Exercise directions =
Output as a JSON list of strings, one string per line and blank lines omitted, the lines running from the start of the items through the line that contains "squash doesn’t store", both ends included. Leave the pictures out of the answer.

[[ Material for this exercise open ]]

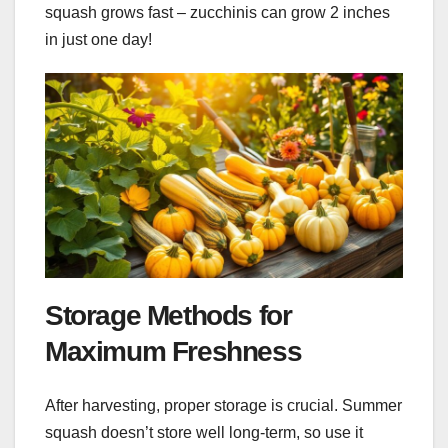
squash grows fast – zucchinis can grow 2 inches
in just one day!
Storage Methods for
Maximum Freshness
After harvesting, proper storage is crucial. Summer
squash doesn’t store well long-term, so use it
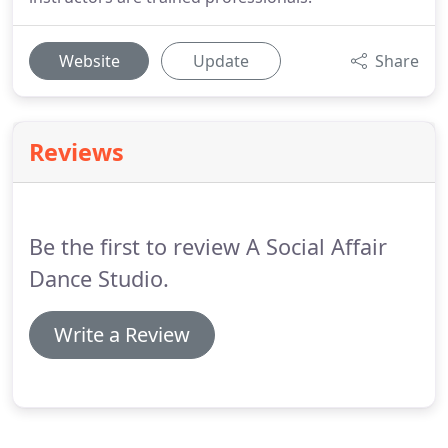
Website
Update
Share
Reviews
Be the first to review A Social Affair
Dance Studio.
Write a Review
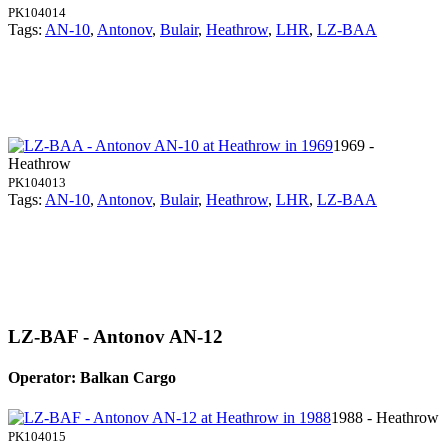
PK104014
Tags:
AN-10
,
Antonov
,
Bulair
,
Heathrow
,
LHR
,
LZ-BAA
1969 -
Heathrow
PK104013
Tags:
AN-10
,
Antonov
,
Bulair
,
Heathrow
,
LHR
,
LZ-BAA
LZ-BAF - Antonov AN-12
Operator: Balkan Cargo
1988 - Heathrow
PK104015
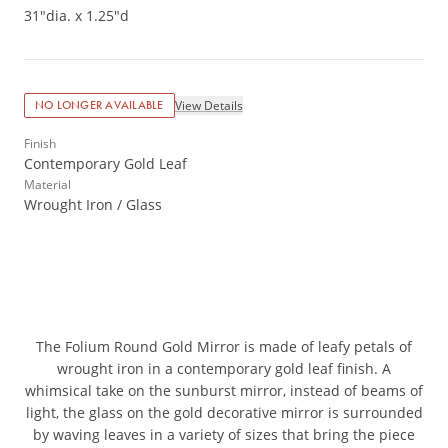
31"dia. x 1.25"d
View Details
NO LONGER AVAILABLE
Finish
Contemporary Gold Leaf
Material
Wrought Iron / Glass
The Folium Round Gold Mirror is made of leafy petals of
wrought iron in a contemporary gold leaf finish. A
whimsical take on the sunburst mirror, instead of beams of
light, the glass on the gold decorative mirror is surrounded
by waving leaves in a variety of sizes that bring the piece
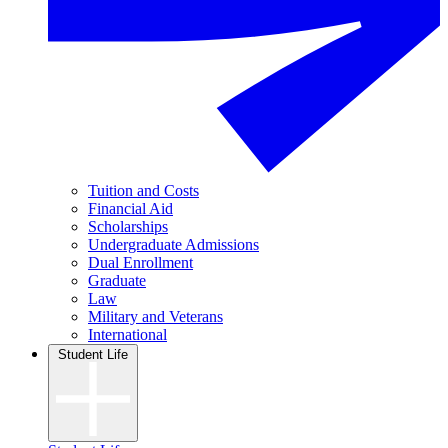
Tuition and Costs
Financial Aid
Scholarships
Undergraduate Admissions
Dual Enrollment
Graduate
Law
Military and Veterans
International
Student Life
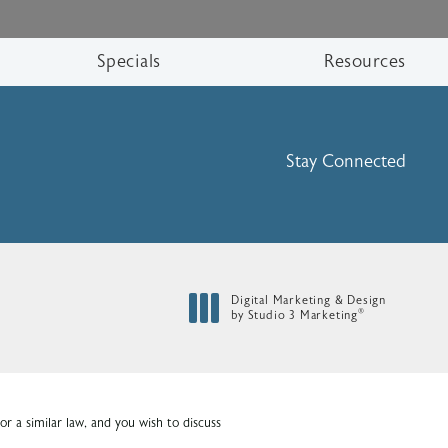
Specials
Resources
Stay Connected
Digital Marketing & Design
®
by Studio 3 Marketing
(opens in a new tab)
r a similar law, and you wish to discuss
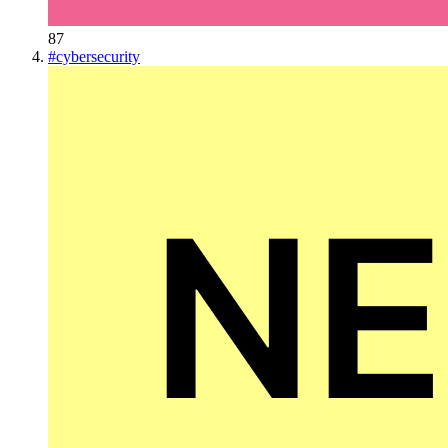
87
#
cybersecurity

[[ Material for this exercise closed ]]

Solution =
[
  "squash grows fast – zucchinis can grow 2 inches",
  "in just one day!",
  "Storage Methods for",
  "Maximum Freshness",
  "After harvesting, proper storage is crucial. Summer",
  "squash doesn’t store well long-term, so use it"
]